# Another Rebuilt Tooele Valley & Erda Western



## Bryan Smith (Jan 2, 2008)

I was very Busy. i didnt have time playing my layout over 9 month. Now I'm Back. i doing Rebuilt inside Track Loop This time is Concrete Roadbed. I learn about Concrete roadbed by Marty Cozad. I have alot problem inside track loop i use Wood 2x6 road bed some place board twist it is keep derail alot.I no longer have a small S-Curve also derail alot.

Back in june 2011 I working on East side near by the Tunnel Concrete 2 " thick high to 10" thick high to Trains over pass.




































Last week I working on West side. The concrete was 14" high by 4-1/2" wide.


















New on the inside Track loop will be a Trains Yard for Rolling Stock and locomotive parking of the main line track.


----------



## Ron Senek (Jan 2, 2008)

Bryan that looks good and good to see you back on here. Did you ever get that engine done?


----------



## up9018 (Jan 4, 2008)

The rebuild is coming along nicely Bryan. Keep us posted. 

Chris


----------



## NTCGRR (Jan 2, 2008)

thats great, I was wondering where you have been. make sure those SD45s will clear the corners???


----------



## lotsasteam (Jan 3, 2008)

Good work Brian! 
Just wondering where Ron is setting up his new layout? 

Manfred


----------



## Ron Senek (Jan 2, 2008)

Manfred was over in Utah for the last club meeting didn't see you there. We are building new layout in Grand Junction Colorado have one loop down with 476 feet and 600 feet total down. Still lots of work to do.


----------



## Bryan Smith (Jan 2, 2008)

Marty, I was very Busy at working Framing houses i didnt spent time playing my layout. i spent alot time playing my daughter 2 year-old. I did make sure my SD45 is clear around the corner i have no problem. But two new UP SD70mac From Shad Pulley i buying from him. GREAT PRICE and GREAT DEAL. I feel bad for Shad he selingl alot his collection train. now is 2 SD70mac didnt have wire hook-up for battery power yet.

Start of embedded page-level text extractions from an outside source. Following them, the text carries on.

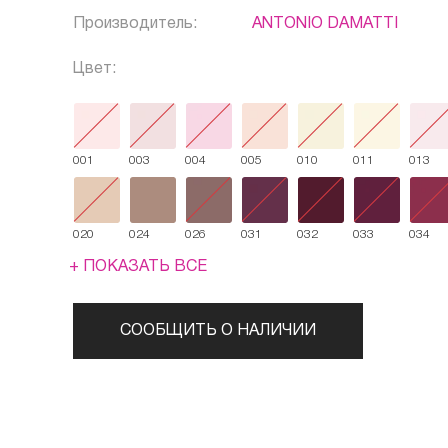
Производитель:
ANTONIO DAMATTI
Цвет:
001
003
004
005
010
011
013
020
024
026
031
032
033
034
+ ПОКАЗАТЬ ВСЕ
СООБЩИТЬ О НАЛИЧИИ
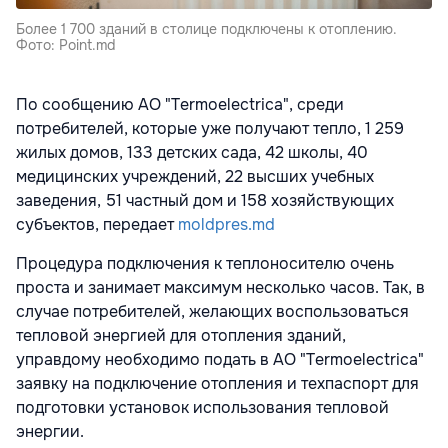
Более 1 700 зданий в столице подключены к отоплению.
Фото: Point.md
По сообщению АО "Termoelectrica", среди
потребителей, которые уже получают тепло, 1 259
жилых домов, 133 детских сада, 42 школы, 40
медицинских учреждений, 22 высших учебных
заведения, 51 частный дом и 158 хозяйствующих
субъектов, передает
moldpres.md
Процедура подключения к теплоносителю очень
проста и занимает максимум несколько часов. Так, в
случае потребителей, желающих воспользоваться
тепловой энергией для отопления зданий,
управдому необходимо подать в АО "Termoelectrica"
заявку на подключение отопления и техпаспорт для
подготовки установок использования тепловой
энергии.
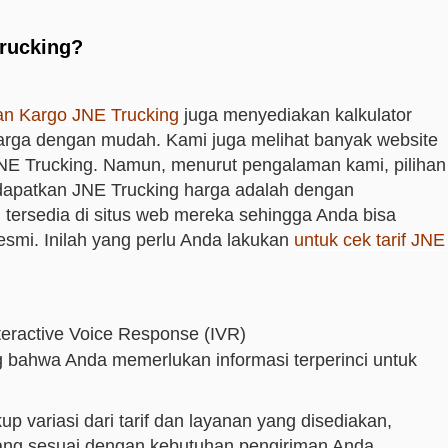
rucking?
man Kargo JNE Trucking
juga menyediakan kalkulator
arga dengan mudah. Kami juga melihat banyak website
JNE Trucking. Namun, menurut pengalaman kami, pilihan
dapatkan JNE Trucking harga adalah dengan
tersedia di situs web mereka sehingga Anda bisa
smi. Inilah yang perlu Anda lakukan
untuk cek tarif JNE
teractive Voice Response (IVR)
 bahwa Anda memerlukan informasi terperinci untuk
 variasi dari tarif dan layanan yang disediakan,
ng sesuai dengan kebutuhan pengiriman Anda.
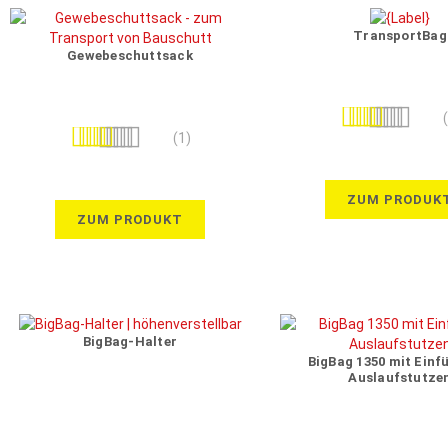
TransportBag
Gewebeschuttsack
Bewertung:
Bewertung:
95%
(1)
100%
ZUM PRODUK
ZUM PRODUKT
BigBag-Halter
BigBag 1350 mit Einfü
Auslaufstutze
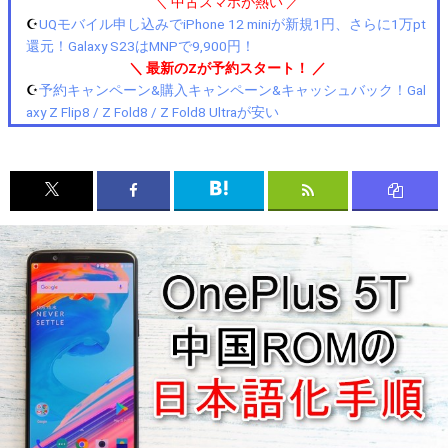
＼ 中古スマホが熱い ／
☪️
UQモバイル申し込みでiPhone 12 miniが新規1円、さらに1万pt
還元！Galaxy S23はMNPで9,900円！
＼ 最新のZが予約スタート！ ／
☪️
予約キャンペーン&購入キャンペーン&キャッシュバック！Gal
axy Z Flip8 / Z Fold8 / Z Fold8 Ultraが安い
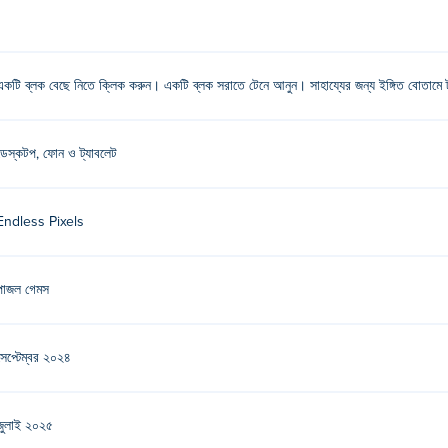
 চারপাশে সরাতে টেনে আনুন!
একটি ব্লক বেছে নিতে ক্লিক করুন। একটি ব্লক সরাতে টেনে আনুন। সাহায্যের জন্য ইঙ্গিত বোতামে 
ের অন্যান্য গেম খেলুন Poki (পোকি):
Zombie Rush
!
?
ডেস্কটপ, ফোন ও ট্যাবলেট
ন।
Endless Pixels
 ব্লক খেলতে পারি?
 মতো মোবাইল ডিভাইসে চালানো যেতে পারে।
পাজল গেমস
সেপ্টেম্বর ২০২৪
জুলাই ২০২৫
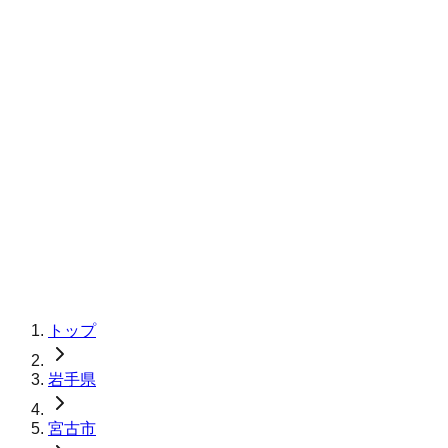
トップ
岩手県
宮古市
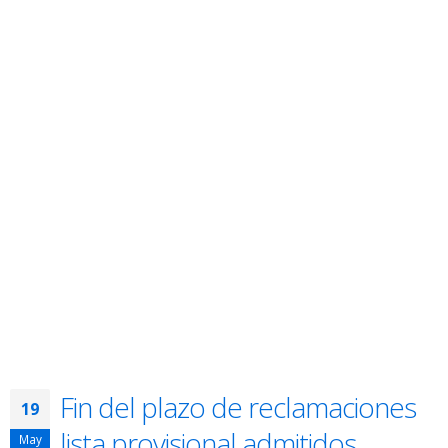
Fin del plazo de reclamaciones
19
lista provisional admitidos
May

Also First Time my Daughter 2 year-old was enjoy Watching and playing daddy model train. SD70mac off main line track UP Dash-9 on main line track with battery power.


----------



## Therios (Sep 28, 2008)

awesome work there. nice to see the girl enjoying the view as much as we are. I gotta love concrete roadbed and you have done a stellar job there. just wondering if you had any metal in the concrete and if you drove rebar or such into the ground. It really does look awesome. And the photos with the sun in the background are really nice.


----------



## Bob in Kalamazoo (Apr 2, 2009)

Fantatic railroad Bryan, I love that last photo of your daughter watching the trains. I can just picture my 2 year-old grandson doing that. Except when he was here last summer he was busy rearrainging all my autos, people and houses. I still haven't fixed everything, but, they are just toys, and I had fun watching him playing with them. If it had been my kid (his father) he wouldn't have gotten away with it. 
Bob


----------



## Jerry Barnes (Jan 2, 2008)

Welcome back Bryan! Been wondering about you, I see the reason you have been gone, cute girl.


----------



## Bryan Smith (Jan 2, 2008)

Thank Guys, Jerry i haven't play model train last over 10 month. but weed grow fast buried my tracks and houses.


----------



## Bryan Smith (Jan 2, 2008)

Thank for comment Guys... I will post more Photos


----------



## Bryan Smith (Jan 2, 2008)

Last week my layout was reopen inside loop and outside loop.


----------